Cloud Security, Breach

Nearly half of businesses had a cloud-based data breach or failed audit

A visitor photographs a symbol of a cloud at the CeBIT 2012 technology trade fair in Hanover, Germany. (Photo by Sean Gallup/Getty Images)

Thales on Tuesday reported that 45% of businesses it surveyed have experienced a cloud-based data breach or failed audit in the past 12 months, up 5% from the previous year.

The new report, conducted by 451 Research, also found that there’s been a notable expansion in the use of multiple infrastructure-as-a-service (IaaS) providers, with almost three-quarters (72%) of businesses using multiple IaaS providers, up from 57% the year before. And, the use of multiple providers has almost doubled in the last year, with 1 in 5 (20%) of respondents reporting using three or more providers.

Despite the shift to the cloud, many businesses share common concerns about the increasing complexity of cloud services as 51% of IT professionals agree that it’s more complex to manage privacy and data protection in the cloud. Additionally, the journey to the cloud has also become more complex, with the percentage of respondents reporting that a simple “lift-and-shift” migration tactic has dropped from 55% in 2021 to 24% today.

Cloud services are extremely easy to acquire, and many employees sign up for “free” services that IT does not know they are using for business purposes, said Chris Clymer, director and CISO at MRK Technologies.

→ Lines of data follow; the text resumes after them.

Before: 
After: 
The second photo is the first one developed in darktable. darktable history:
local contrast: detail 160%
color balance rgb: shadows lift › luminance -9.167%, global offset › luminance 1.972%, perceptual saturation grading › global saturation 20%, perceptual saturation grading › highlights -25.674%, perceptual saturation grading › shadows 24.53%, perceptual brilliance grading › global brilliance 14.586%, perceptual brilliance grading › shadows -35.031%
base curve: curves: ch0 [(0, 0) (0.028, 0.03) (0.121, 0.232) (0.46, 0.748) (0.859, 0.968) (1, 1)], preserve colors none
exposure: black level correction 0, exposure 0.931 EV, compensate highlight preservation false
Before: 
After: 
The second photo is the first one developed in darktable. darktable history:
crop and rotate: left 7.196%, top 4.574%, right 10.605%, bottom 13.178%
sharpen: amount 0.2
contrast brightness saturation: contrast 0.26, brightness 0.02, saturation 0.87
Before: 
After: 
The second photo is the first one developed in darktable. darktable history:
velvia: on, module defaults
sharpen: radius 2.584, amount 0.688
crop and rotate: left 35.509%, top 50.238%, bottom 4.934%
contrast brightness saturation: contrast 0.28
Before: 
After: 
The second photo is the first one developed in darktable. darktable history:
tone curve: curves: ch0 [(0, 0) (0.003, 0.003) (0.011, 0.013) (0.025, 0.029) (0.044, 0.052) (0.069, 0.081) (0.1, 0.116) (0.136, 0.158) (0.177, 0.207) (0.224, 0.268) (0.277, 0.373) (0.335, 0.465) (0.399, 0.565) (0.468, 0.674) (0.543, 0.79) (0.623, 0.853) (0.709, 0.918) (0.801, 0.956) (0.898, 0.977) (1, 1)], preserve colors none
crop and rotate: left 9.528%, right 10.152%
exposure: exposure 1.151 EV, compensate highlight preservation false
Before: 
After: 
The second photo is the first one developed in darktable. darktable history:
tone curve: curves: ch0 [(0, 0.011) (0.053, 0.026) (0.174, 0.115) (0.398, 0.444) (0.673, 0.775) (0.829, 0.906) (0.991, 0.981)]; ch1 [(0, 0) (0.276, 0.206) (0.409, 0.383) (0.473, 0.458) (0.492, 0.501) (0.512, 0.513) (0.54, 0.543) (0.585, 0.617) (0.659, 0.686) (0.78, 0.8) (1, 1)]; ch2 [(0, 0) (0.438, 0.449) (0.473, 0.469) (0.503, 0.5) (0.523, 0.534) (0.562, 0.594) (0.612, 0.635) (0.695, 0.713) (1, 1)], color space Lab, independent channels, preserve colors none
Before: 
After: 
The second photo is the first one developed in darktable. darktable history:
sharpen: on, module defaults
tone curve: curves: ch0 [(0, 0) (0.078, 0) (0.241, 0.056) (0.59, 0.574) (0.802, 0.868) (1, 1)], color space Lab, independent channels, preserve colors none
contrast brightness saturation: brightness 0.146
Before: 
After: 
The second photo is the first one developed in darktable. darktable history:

Clymer said it’s become very common for elements of the business to operate using some degree of cloud storage and or applications which are not subject to the same controls as IT-managed ones. 

“This makes data breaches almost inevitable, as especially in the case of cloud storage it’s all too easy…and sometimes even desirable for documents to be shared with collaborators outside your company,” Clymer said. “Many breaches have been the result of a cloud storage bucket with lax permissions that IT would never have allowed to be provisioned…had they known.”

Treating cloud infrastructure differently than traditional on-premise is where many organizations start to create weaknesses in their security program, said Matthew Warner, co-founder and CTO at Blumira. Warner said it’s often very easy to move into cloud services and assume that because you’re paying for the compute and support, it should also be secure by default.

“In reality, cloud becomes another vertical of infrastructure and effort that security teams must maintain, monitor, and validate by new processes in an environment,” Warner said. “CISOs must apply the same level of policy and process to cloud security and ensure that their environment aligns to baseline security expectations — otherwise the creation of unknown tech debt and risk will only grow. Instead of changing strategies to accommodate the evolution of infrastructure, update your existing policies and processes to mitigate risk and secure these complex cloud environments.”

Dominick Eger, Field CTO at Anjuna Security, said the industry as a whole needs to simplify the way teams can protect data in-use, data in-transit, and data-at-rest so that security pros can minimize these types of exposures and the attack surfaces associated with them are reduced down to a smaller footprint.

“What needs to change in our industry is the over-complexity of hybrid-cloud, trying to lift-and-shift on-premises technologies into the cloud without sufficient protection, and having a baseline of security requirements that can be adaptable regardless of cloud or technology,” Eger said. “With numbers like 45% of companies experiencing data breaches it really shows that we still have a lot of work to do to protect data and people's privacy.”